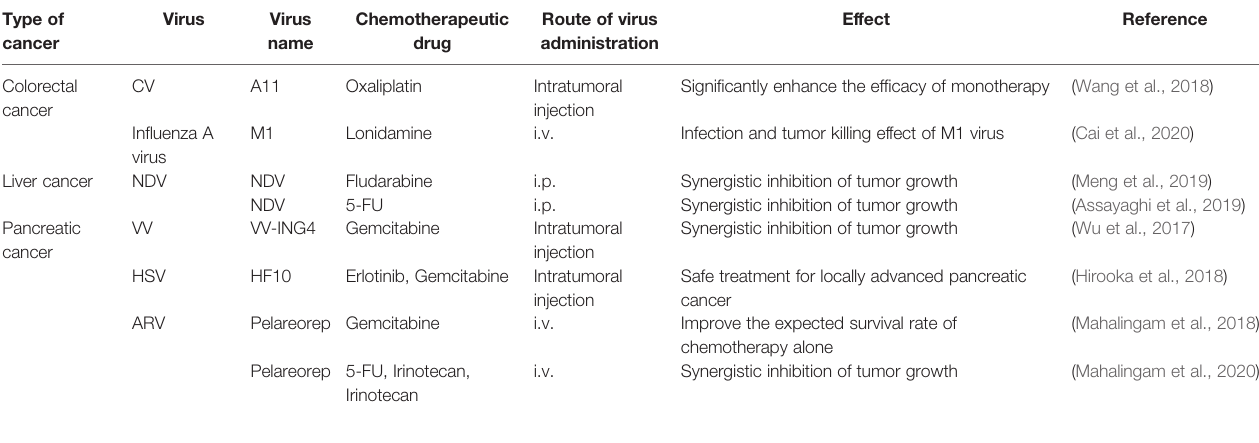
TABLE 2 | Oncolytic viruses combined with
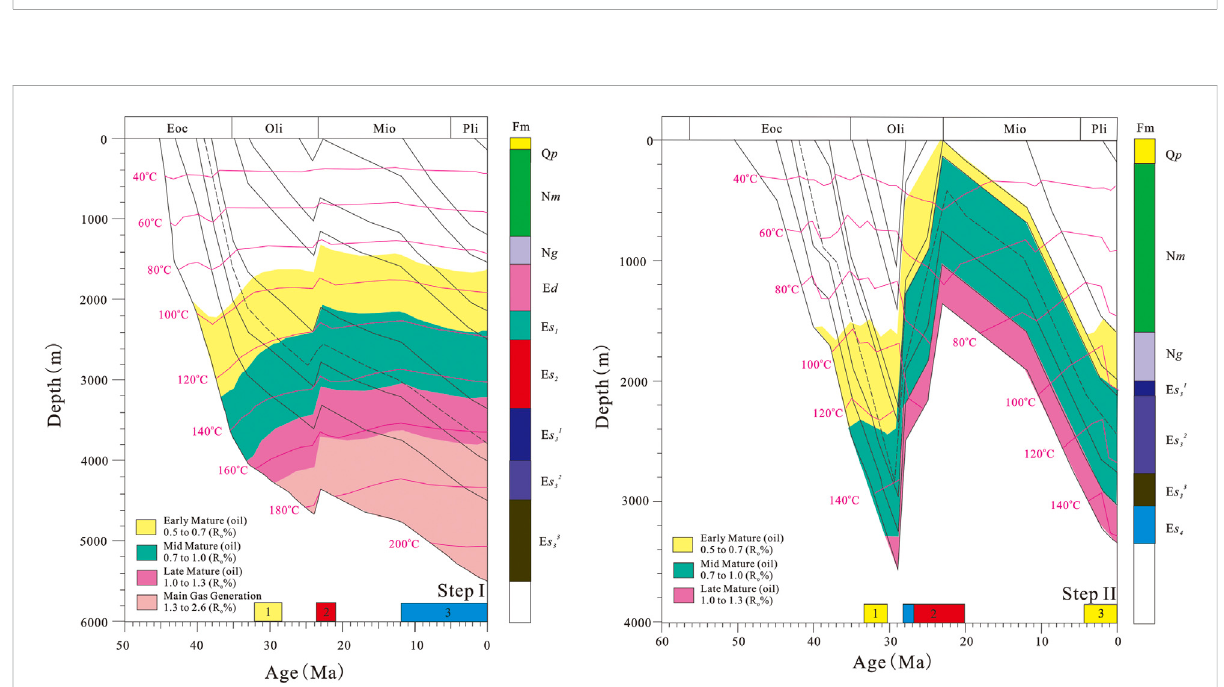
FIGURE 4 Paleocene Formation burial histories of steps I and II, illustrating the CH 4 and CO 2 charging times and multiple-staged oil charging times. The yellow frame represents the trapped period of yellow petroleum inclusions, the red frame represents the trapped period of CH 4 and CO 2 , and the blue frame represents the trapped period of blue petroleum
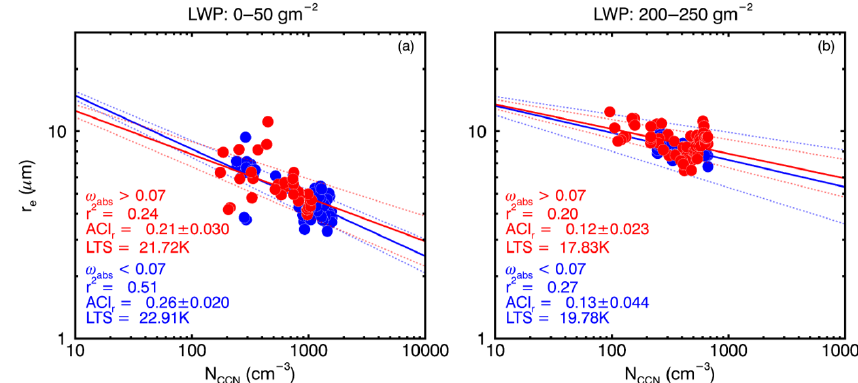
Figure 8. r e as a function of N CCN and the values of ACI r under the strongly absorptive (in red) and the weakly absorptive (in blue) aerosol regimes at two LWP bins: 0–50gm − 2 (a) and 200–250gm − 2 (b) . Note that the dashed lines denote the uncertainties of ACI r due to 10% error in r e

• **YOUR INSTRUCTIONS**: Every word of the data should be reproduced exactly; please omit any pictures.

• **EXERCISE RESULT**:
TABLE 2 | Oncolytic viruses combined with
FIGURE 4 Paleocene Formation burial histories of steps I and II, illustrating the CH 4 and CO 2 charging times and multiple-staged oil charging times. The yellow frame represents the trapped period of yellow petroleum inclusions, the red frame represents the trapped period of CH 4 and CO 2 , and the blue frame represents the trapped period of blue petroleum
Figure 8. r e as a function of N CCN and the values of ACI r under the strongly absorptive (in red) and the weakly absorptive (in blue) aerosol regimes at two LWP bins: 0–50gm − 2 (a) and 200–250gm − 2 (b) . Note that the dashed lines denote the uncertainties of ACI r due to 10% error in r e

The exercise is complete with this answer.